El aceite de palma es malísimo. Lo dicen en los medios de comunicación y me lo creo. Me lo dice mi nutricionista y me lo creo más. Por eso busco galletas sin aceite de palma para toda la familia. Mirando y remirando me encuentro que las galletas dinosaurus que tanto gustan a mis niñas no son elaboradas con el famoso aceite de palma. Mis hijas pueden comer sus galletas preferidas para el desayuno sin que su madre, es decir, servidora, se ponga a rezar por su muerte provocada por una ingesta de galletas inadecuadas para su salud.

A mis hijas no les importa que sus galletas tengan o no tengan aceite de palma. Le gustan por su rico sabor y porque tienen formas de animalitos. Soy niñas tan carnívoras que disfrutan comiendo animales engalletados. Casi me asustan tanto como el aceite de palma porque yo siempre fui casi vegetariana. No soy vegetariana del todo porque mi nutricionista me obliga a comer proteínas de origen animal, es decir, carne, al menos dos veces a la semana.
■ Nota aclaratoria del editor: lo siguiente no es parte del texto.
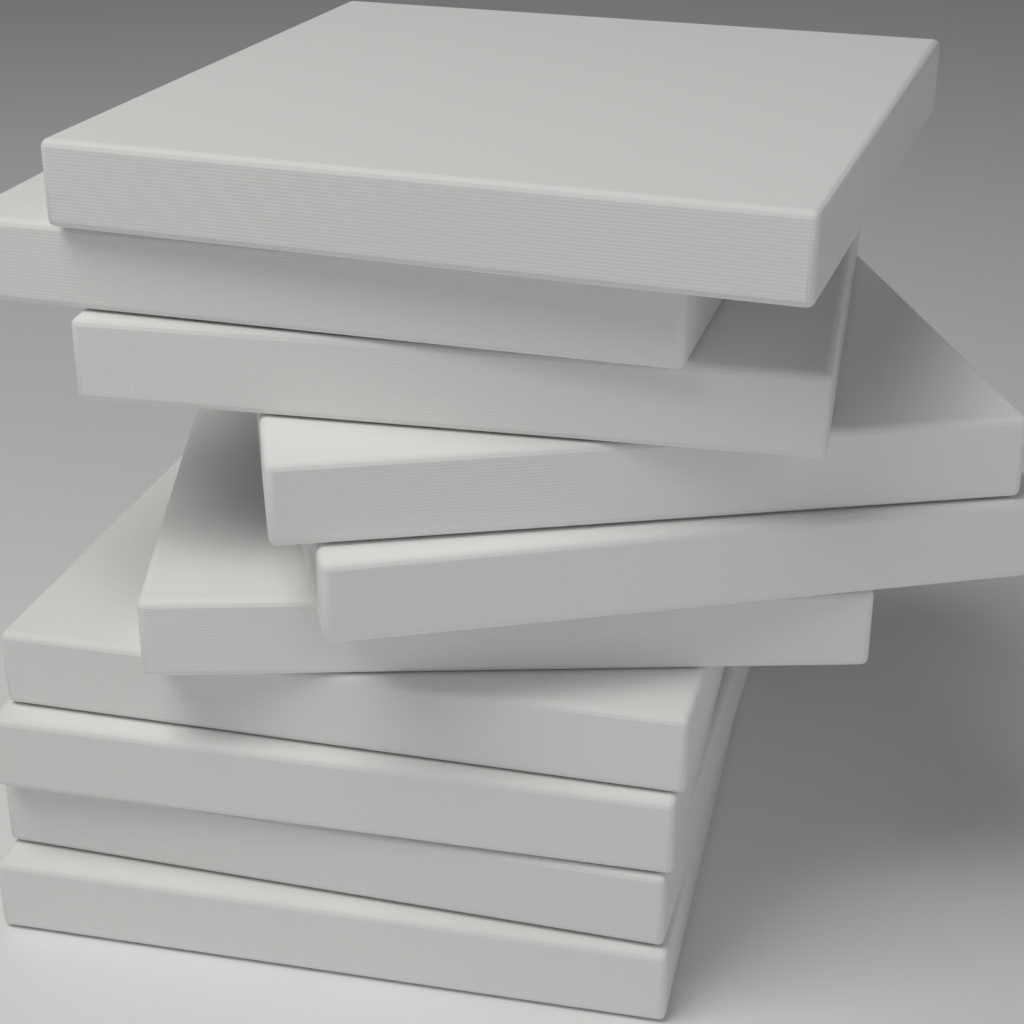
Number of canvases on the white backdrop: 10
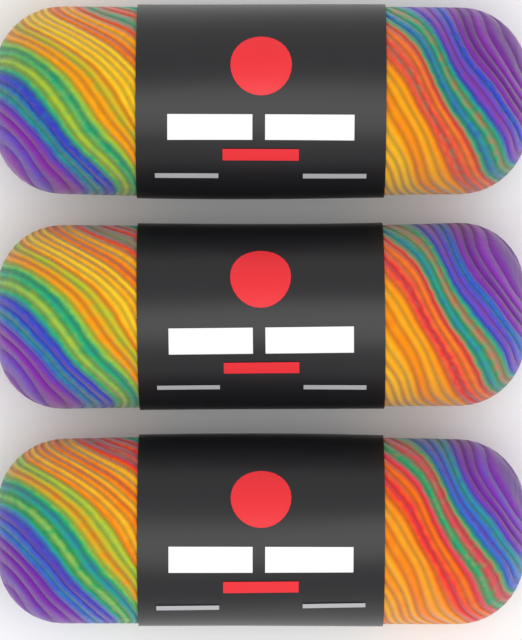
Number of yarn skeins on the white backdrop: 3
El aceite de palma es malo para las arterias, para las venas, para la piel, para la respiración, para la vida en general del ser humano. Yo no se lo daría ni a los perros. Me estoy finando también en la comida para el perro que venden en los supermercados. Me horrorizaría que mi mascota comiera aceite de palma en su comida perruna. Estoy pensando en darle al perro también galletas dinosaurus. Si no se las doy, es porque no son unas galletas nada baratas. Su elevado precio se debe explicar porque no tienen aceite de palma.

Las galletas sin aceite de palma también las puedes conseguir si las haces tú misma. Sólo te tienes que poner manos a la obra. Yo prefiero comprar estas galletas sin aceite de palma conformas de animalitos en los supermercados porque no me gusta cocinar. Prefiero trabajar, ganar dinero y comprar todo lo que necesito cocinado.